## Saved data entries
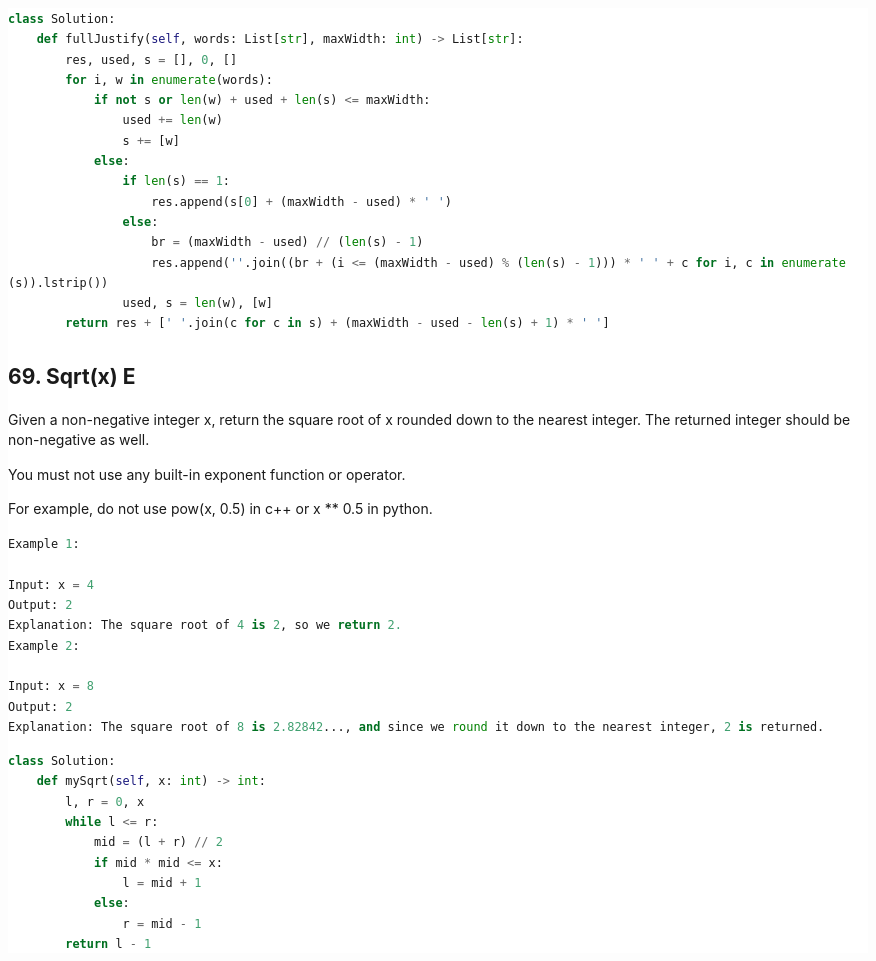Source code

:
 ```python
class Solution:
    def fullJustify(self, words: List[str], maxWidth: int) -> List[str]:
        res, used, s = [], 0, []
        for i, w in enumerate(words):
            if not s or len(w) + used + len(s) <= maxWidth:
                used += len(w)
                s += [w]
            else:
                if len(s) == 1:
                    res.append(s[0] + (maxWidth - used) * ' ')
                else:
                    br = (maxWidth - used) // (len(s) - 1)
                    res.append(''.join((br + (i <= (maxWidth - used) % (len(s) - 1))) * ' ' + c for i, c in enumerate(s)).lstrip())
                used, s = len(w), [w]
        return res + [' '.join(c for c in s) + (maxWidth - used - len(s) + 1) * ' ']
```

## 69. Sqrt(x) E

Given a non-negative integer x, return the square root of x rounded down to the nearest integer. The returned integer should be non-negative as well.

You must not use any built-in exponent function or operator.

For example, do not use pow(x, 0.5) in c++ or x ** 0.5 in python.

```python
Example 1:

Input: x = 4
Output: 2
Explanation: The square root of 4 is 2, so we return 2.
Example 2:

Input: x = 8
Output: 2
Explanation: The square root of 8 is 2.82842..., and since we round it down to the nearest integer, 2 is returned.
```

```python
class Solution:
    def mySqrt(self, x: int) -> int:
        l, r = 0, x
        while l <= r:
            mid = (l + r) // 2
            if mid * mid <= x:
                l = mid + 1
            else:
                r = mid - 1
        return l - 1
```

## What to do
An unchanged copy of the data, images excluded, is all that should be given.

## Your response
Source code

:
 ```python
class Solution:
    def fullJustify(self, words: List[str], maxWidth: int) -> List[str]:
        res, used, s = [], 0, []
        for i, w in enumerate(words):
            if not s or len(w) + used + len(s) <= maxWidth:
                used += len(w)
                s += [w]
            else:
                if len(s) == 1:
                    res.append(s[0] + (maxWidth - used) * ' ')
                else:
                    br = (maxWidth - used) // (len(s) - 1)
                    res.append(''.join((br + (i <= (maxWidth - used) % (len(s) - 1))) * ' ' + c for i, c in enumerate(s)).lstrip())
                used, s = len(w), [w]
        return res + [' '.join(c for c in s) + (maxWidth - used - len(s) + 1) * ' ']
```

## 69. Sqrt(x) E

Given a non-negative integer x, return the square root of x rounded down to the nearest integer. The returned integer should be non-negative as well.

You must not use any built-in exponent function or operator.

For example, do not use pow(x, 0.5) in c++ or x ** 0.5 in python.

```python
Example 1:

Input: x = 4
Output: 2
Explanation: The square root of 4 is 2, so we return 2.
Example 2:

Input: x = 8
Output: 2
Explanation: The square root of 8 is 2.82842..., and since we round it down to the nearest integer, 2 is returned.
```

```python
class Solution:
    def mySqrt(self, x: int) -> int:
        l, r = 0, x
        while l <= r:
            mid = (l + r) // 2
            if mid * mid <= x:
                l = mid + 1
            else:
                r = mid - 1
        return l - 1
```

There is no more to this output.